The plaintiffs were injured when the New York City Transit Authority bus in which they were passengers collided with a car driven by the defendant Jimmy Sanchez. The car had been rented by Claudia Hincapié, the wife of Sanchez’s cousin, from the defendant Citiwide Auto Leasing, Inc., doing business as Dollar Rent A Car (hereinafter Citiwide). Citiwide moved for summary judgment on the ground that it could not be held vicariously liable for the negligence of Sanchez because he was not an authorized user of the rented car.

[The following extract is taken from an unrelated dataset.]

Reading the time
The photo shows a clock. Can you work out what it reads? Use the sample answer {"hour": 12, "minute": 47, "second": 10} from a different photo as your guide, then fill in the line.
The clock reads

The Supreme Court properly denied Citiwide’s motion. Citiwide failed to present evidence sufficient to rebut the presumption, arising from Vehicle and Traffic Law § 388 (1), that a vehicle involved in a traffic accident is being operated with the permission of the owner (see Leotta v Plessinger, 8 NY2d 449, 461 [1960]; Walls v Zuvic, 113 AD2d 936 [1985]). As a commercial lessor of vehicles, Citiwide is deemed to have constructively consented to the operation of its vehicle by anyone using it with the lessee’s permission (see Murdza v Zimmerman, 99 NY2d 375, 381-382 [2003]; Motor Veh. Acc. Indem. Corp. v Continental Natl. Am. Group Co., 35 NY2d 260, 265 [1974] ; Lancer Ins. Co. v Republic Franklin Ins. Co., 304 AD2d 794, 798 [2003]; Allstate Ins. Co. v Dailey, 47 AD2d 375, 376 [1975] , affd 39 NY2d 759 [1976]). While Hincapié submitted an affidavit generally asserting that Sanchez, who was living in her home, was driving the car without her permission at the time of the accident, that affidavit was contradicted in part by the police records regarding the accident and was not corroborated by any statement of Sanchez. Therefore it was insufficient under the circumstances to negate the statutory presumption as a matter of law (see Progressive Northwestern Ins. Co. v Weyant, 309 AD2d 739 [ 2003]; Roness v Hertz Corp. [Canada], 283 AD2d 416, 417 [2001]; cf. Manning v Brown, 91 NY2d 116 [1997]; Bost v Thomas, 275 AD2d 513, 514-515 [2000]; Bruno v Privilegi, 148 AD2d 652, 653 [1989]). Accordingly, the issue of whether the car was operated with Hincapie’s permission is one of fact to be determined by a jury. S. Miller, J.P., Goldstein, Adams and Crane, JJ., concur.